▶ _Source passage_:
#####
The compilation process requires cmake. On MareNostrum5, type module load cmake. You do not need this module after compilation.

First, note down some details about your Slurm account and your desired default configuration. You can set them before running the cmake command. You might want to set the following:

  • DMR_NODES_IN_EXPAND: Number of nodes in each expander job, if not overriden. Defaults to 1.
  • DMR_PROCS_PER_NODE: Number of processes to spawn per node which is added, if not overriden. Defaults to 1.

You can override these in the environment by exporting them when you run with DMR, but the compiled values will be used as defaults. Set these variables when you use cmake, for example like this:

cmake -DDMR_NODES_IN_EXPAND=10 -DDMR_PROCS_PER_NODE=112 ..

You can also omit one or all options, in which case the default will be used. The cmake process will provide you with output that will let you know the options have been set. Variables that are exported into the environment will also be detected by the cmake script, unless overriden by the cmake command/cache.

Now you are ready to compile:

# Ensure you have cmake available (On MareNostrum5: module load cmake)

mkdir build
cd build
cmake ..
make
make install

By default, this will place your compiled files in the DMR root folder in a folder called lib. You can adjust the installation folder using CMAKE_INSTALL_PREFIX.
#####
▶ _Information shown_:
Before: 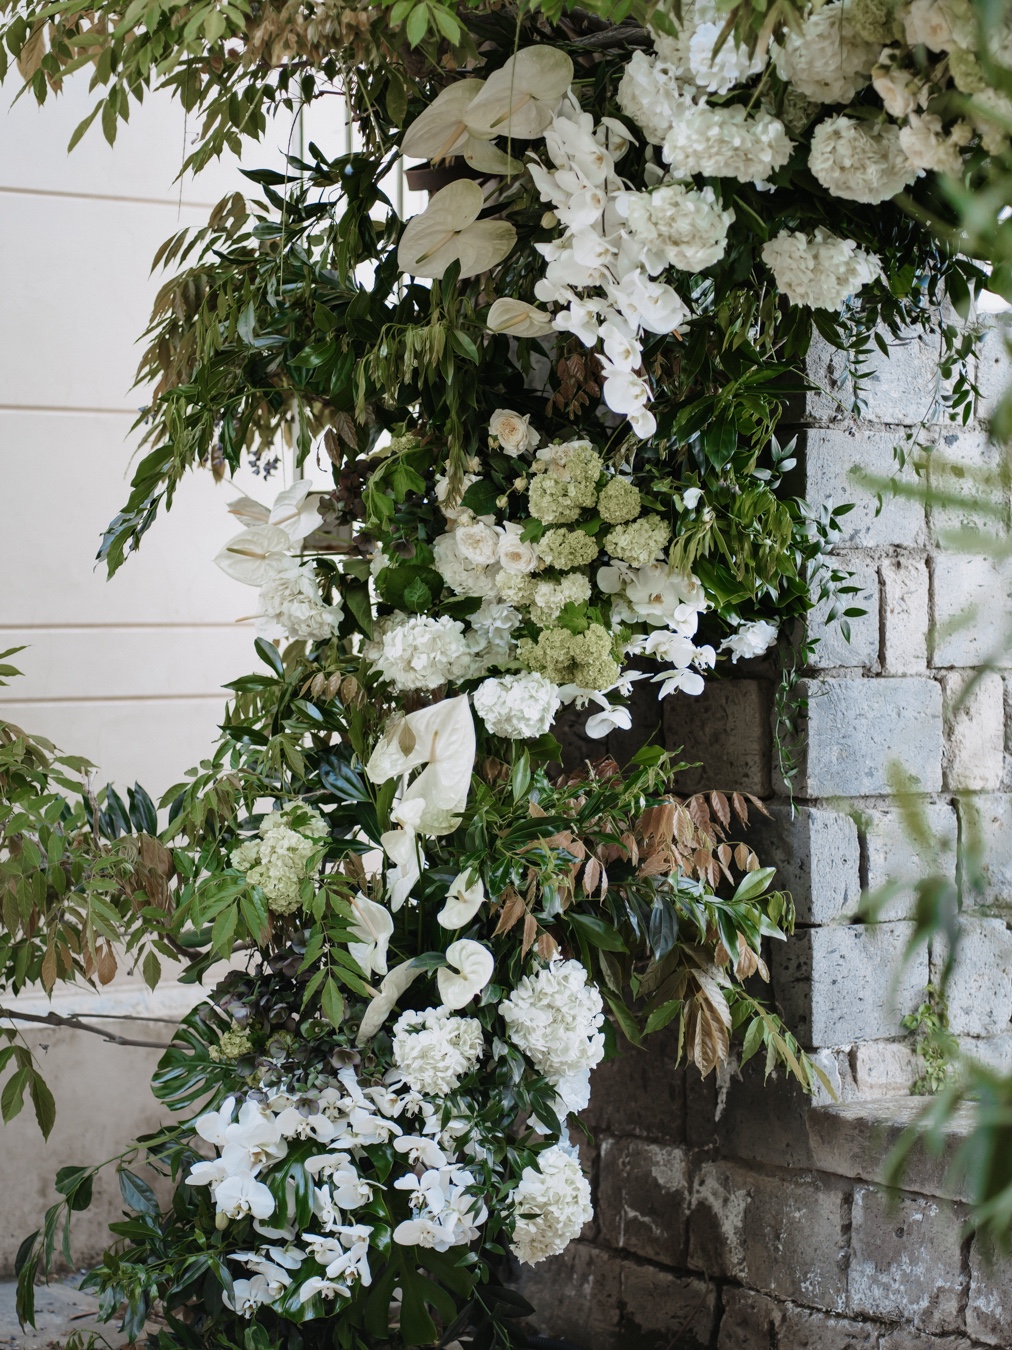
#####
▶ _Problems and tasks_:
a) List the shell commands that appear in the code block after "Now you are ready to compile:" in the DMR compilation instructions, in order. Leave out the comment line.
b) Continue the DMR compilation instructions, starting after their final sentence.

▶ _Responses in order_:
a)
mkdir build
cd build
cmake ..
make
make install

b)
You should identify the DMR base folder where you have the compiled .so files and add them to LD_LIBRARY_PATH, too. First, for convenience, you can export the environment variable DMR_PATH to the place where the DMR code is. Then, add it to LD_LIBRARY_PATH. Optionally, also add $DMR_PATH/scripts to PATH, so you can easily run the DMR wrapper.

export DMR_PATH=/path/to/dmr
export LD_LIBRARY_PATH=$DMR_PATH/lib:$LD_LIBRARY_PATH
export PATH=$DMR_PATH/scripts:$PATH

2. Building a Hello World DMR application

Now, you will have compiled the DMR library. The next step is to run some code using it. Navigate to the folder examples to see example DMR applications (if you cannot see it, ensure you have fetched the submodules). In this folder, you will find hello-world containing the C code hello-world.c. It comes with a sample Makefile and batch job, which you can use as a template for your own programs.

In the hello-world.c program, you will see that the macro DMR_AUTO(...) is used in the main function. This macro simplifies the use of DMR, as you only need to provide it with the required functions to call when checkpointing/restarting and it will handle the rest. It supports any DMR function which returns a DMRAction. With DMR_AUTO(..) the three main cases you will want to handle explicitly are:

  • Initialization with dmr_init(argc, argv)
  • Progress check / reconfiguration with dmr_check(suggestion)
  • Data cleanup with dmr_finalize()

You are required to initialize DMR before using most other functionality, through a call to dmr_init. This, as in hello-world.c, can be done like this:

DMR_AUTO(dmr_init(argc, argv), (void)NULL, restart(arguments), (void)NULL);

This will call the function dmr_init(argc, argv) first and then, if necessary, call restart(arguments) to re-load data after the program has restarted or reconfigured. Notice how some arguments are left blank using (void)NULL. This is because they are not needed when initializing.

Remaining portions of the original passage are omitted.